Meet the High School Student Shattering Stereotypes About Girls and Football
From Serena Williams to Mo'ne Davis to Ronda Rousey, it's clear gender has nothing to do with athletic excellence. Following in their footsteps, young women are increasingly demanding access to sports stereotypically deemed masculine — and they're succeeding.
West Hartford, Connecticut, high school student Erin Bellucci, now the senior kicker for Hall High School's football team, is one such student. While she played soccer for three years in high school, Bellucci revisited her childhood dream to become "the first girl in the NFL" last spring, she told NBC. Her father, a longtime high school football coach at another Connecticut school, helped her train, and sure enough, she earned the coveted spot on her school's team.
"I've been surrounded by football my whole life," Bellucci told NBC. "So it's kind of second nature. It's kind of meant to be, almost."
In addition to her coach father, her uncle is none other than Eric Mangini, the former head coach of professional teams like the New York Jets and the Cleveland Browns.
Bellucci joins a growing group of women successfully making waves in the male-dominated sport. Jen Welter became the first woman to play in a men's professional football game when she joined the Indoor Football League's Texas Revolution game in 2014, for example, and student Shelby Osborne signed on to become Campbellsville University's first female defensive back last year.
Their accomplishments are particularly noteworthy given that before the landmark Title IX was passed in 1972, mandating that all schools extend equal educational and athletic opportunities to students of all genders, only 1 in 27 female students played high school sports, according to the Women's Sports Foundation. Four decades later, however, 2 in 5 high school girls compete.

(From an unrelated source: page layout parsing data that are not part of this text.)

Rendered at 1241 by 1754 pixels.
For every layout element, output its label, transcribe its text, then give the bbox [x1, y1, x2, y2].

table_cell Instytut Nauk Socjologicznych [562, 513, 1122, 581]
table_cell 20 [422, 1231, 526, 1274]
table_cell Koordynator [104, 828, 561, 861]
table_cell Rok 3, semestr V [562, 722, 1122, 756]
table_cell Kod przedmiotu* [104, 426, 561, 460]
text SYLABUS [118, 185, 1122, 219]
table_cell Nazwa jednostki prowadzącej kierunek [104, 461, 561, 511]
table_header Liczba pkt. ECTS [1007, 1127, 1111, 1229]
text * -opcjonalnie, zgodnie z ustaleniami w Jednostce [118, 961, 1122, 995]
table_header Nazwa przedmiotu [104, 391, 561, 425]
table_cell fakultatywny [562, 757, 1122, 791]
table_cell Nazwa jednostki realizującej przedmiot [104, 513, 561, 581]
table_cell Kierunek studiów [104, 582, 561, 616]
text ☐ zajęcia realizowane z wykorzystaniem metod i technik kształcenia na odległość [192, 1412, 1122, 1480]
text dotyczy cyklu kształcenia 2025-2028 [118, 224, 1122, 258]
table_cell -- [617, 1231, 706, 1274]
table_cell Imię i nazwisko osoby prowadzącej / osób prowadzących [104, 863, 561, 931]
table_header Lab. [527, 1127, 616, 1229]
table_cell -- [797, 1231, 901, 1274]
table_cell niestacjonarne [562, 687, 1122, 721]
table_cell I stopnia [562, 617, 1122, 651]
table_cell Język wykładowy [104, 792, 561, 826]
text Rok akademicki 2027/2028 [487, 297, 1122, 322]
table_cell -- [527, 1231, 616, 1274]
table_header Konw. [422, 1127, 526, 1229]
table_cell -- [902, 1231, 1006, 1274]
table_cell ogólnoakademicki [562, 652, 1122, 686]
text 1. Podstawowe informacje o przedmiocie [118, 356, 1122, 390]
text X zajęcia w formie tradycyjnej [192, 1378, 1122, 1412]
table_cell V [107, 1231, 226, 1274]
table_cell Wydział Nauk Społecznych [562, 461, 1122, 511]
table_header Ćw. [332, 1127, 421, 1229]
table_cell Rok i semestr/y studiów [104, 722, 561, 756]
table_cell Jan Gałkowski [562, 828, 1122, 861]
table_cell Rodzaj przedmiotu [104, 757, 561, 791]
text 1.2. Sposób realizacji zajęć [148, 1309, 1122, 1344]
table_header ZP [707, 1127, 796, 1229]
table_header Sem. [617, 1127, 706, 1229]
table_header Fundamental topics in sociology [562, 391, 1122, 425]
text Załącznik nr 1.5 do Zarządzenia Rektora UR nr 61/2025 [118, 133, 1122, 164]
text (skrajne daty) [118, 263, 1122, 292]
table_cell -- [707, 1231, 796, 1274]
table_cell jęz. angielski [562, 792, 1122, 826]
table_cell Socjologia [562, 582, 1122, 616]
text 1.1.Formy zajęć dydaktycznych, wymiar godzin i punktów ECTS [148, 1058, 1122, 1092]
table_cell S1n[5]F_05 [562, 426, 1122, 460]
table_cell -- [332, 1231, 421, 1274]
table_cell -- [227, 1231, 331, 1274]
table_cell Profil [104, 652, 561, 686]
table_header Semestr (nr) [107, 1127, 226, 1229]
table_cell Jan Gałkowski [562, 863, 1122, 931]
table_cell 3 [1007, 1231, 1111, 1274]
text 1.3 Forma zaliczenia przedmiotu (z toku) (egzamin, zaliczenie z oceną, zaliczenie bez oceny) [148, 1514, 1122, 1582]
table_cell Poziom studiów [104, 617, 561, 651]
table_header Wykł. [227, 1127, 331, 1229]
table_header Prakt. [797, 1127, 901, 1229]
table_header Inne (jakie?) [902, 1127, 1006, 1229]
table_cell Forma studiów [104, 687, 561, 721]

It seems this statistical shift may be accompanied by a shift in cultural attitudes too. While Bellucci said being surrounded by male players was "intimidating," she also noted that she has felt "they treat me like every other player," Bellucci told NBC. And the rest of her team seems to agree.
"As long as you're pulling to commit the way everyone else is, then it's a great thing," Bellucci's coach, Frank Robinson III, told NBC.

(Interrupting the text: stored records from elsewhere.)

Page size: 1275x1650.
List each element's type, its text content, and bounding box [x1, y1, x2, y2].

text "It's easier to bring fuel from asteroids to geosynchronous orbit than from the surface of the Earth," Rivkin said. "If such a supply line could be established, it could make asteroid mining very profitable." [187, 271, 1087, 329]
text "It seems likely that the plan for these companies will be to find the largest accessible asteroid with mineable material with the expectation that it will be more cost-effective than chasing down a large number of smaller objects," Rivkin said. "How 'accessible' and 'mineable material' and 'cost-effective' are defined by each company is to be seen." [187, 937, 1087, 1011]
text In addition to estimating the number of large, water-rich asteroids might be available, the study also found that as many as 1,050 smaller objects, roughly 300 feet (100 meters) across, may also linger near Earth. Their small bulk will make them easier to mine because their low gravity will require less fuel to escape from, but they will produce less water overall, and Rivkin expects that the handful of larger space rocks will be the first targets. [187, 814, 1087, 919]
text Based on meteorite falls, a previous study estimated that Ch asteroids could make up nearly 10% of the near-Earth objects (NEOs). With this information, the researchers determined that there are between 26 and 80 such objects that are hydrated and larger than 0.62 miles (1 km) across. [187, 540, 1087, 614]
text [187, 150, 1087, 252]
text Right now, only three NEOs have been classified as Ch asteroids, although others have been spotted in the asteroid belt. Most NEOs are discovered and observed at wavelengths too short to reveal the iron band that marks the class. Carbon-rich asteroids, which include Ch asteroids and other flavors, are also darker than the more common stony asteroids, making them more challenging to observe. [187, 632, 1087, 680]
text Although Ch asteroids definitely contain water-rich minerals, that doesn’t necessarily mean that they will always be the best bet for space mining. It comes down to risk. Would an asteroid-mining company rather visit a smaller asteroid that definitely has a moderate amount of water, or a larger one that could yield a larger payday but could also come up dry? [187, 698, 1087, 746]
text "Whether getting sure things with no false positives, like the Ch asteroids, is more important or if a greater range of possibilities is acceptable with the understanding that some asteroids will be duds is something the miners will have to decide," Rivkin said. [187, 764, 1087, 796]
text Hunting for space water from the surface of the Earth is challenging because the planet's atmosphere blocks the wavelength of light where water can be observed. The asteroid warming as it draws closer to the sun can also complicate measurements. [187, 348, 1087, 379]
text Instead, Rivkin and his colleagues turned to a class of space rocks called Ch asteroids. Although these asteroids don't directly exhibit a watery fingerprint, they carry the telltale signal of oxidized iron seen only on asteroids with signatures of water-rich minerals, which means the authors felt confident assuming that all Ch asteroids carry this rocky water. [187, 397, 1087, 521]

"Football is such a macho sport," a male team member added. "To come in and be able to play with us, it's kind of special that she's able to do that."
But other young aspiring female football players haven't always been so lucky. After being banned in January from playing alongside her male peers in a Philadelphia Catholic youth football league for the second time, 13-year-old Caroline Pla launched a Change.org petition against what she and her parents saw as an illegal Title IX violation and fought to rejoin the team.
Bellucci ultimately encourages other young women to never give up on their dreams, no matter what obstacles they may face, in athletics and elsewhere.
"If this is something you want to do — anything, whether it be kicking, football, or scared to try out for a show, or anything, do it," she advised other young girls. "You can really do anything if you put your mind to it."